Make an exact copy of the records, dropping all pictures.

Records drawn from a dataset ::

════════════════════

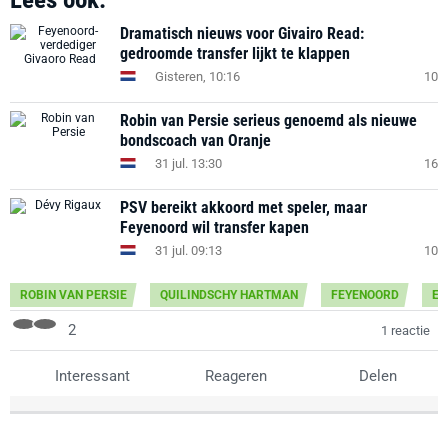
Dramatisch nieuws voor Givairo Read:
gedroomde transfer lijkt te klappen
Gisteren, 10:16
10
Robin van Persie serieus genoemd als nieuwe
bondscoach van Oranje
31 jul. 13:30
16
PSV bereikt akkoord met speler, maar
Feyenoord wil transfer kapen
31 jul. 09:13
10
ROBIN VAN PERSIE
QUILINDSCHY HARTMAN
FEYENOORD
ER
2
1 reactie
Interessant
Reageren
Delen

════════════════════

RESPONSE BOX ::
Dramatisch nieuws voor Givairo Read:
gedroomde transfer lijkt te klappen
Gisteren, 10:16
10
Robin van Persie serieus genoemd als nieuwe
bondscoach van Oranje
31 jul. 13:30
16
PSV bereikt akkoord met speler, maar
Feyenoord wil transfer kapen
31 jul. 09:13
10
ROBIN VAN PERSIE
QUILINDSCHY HARTMAN
FEYENOORD
ER
2
1 reactie
Interessant
Reageren
Delen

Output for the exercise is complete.